- Work request: Give back only the line containing "ělou příležitostí, ať už je to jako" and every line after it through the end of the data below, transcribed exactly.

── Records for this task

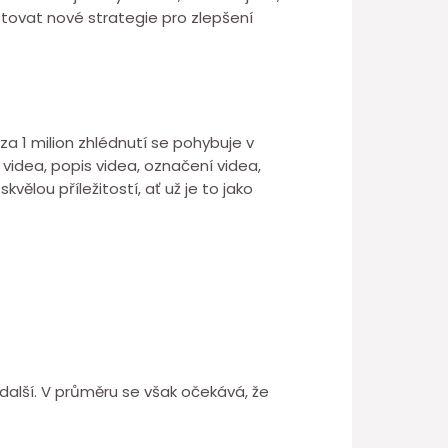
stovat nové strategie pro zlepšení
 1 milion zhlédnutí se pohybuje v
videa, popis videa, označení videa,
ělou příležitostí, ať už je to jako
další. V průměru se však očekává, že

────

- Answer for this exercise:
ělou příležitostí, ať už je to jako
další. V průměru se však očekává, že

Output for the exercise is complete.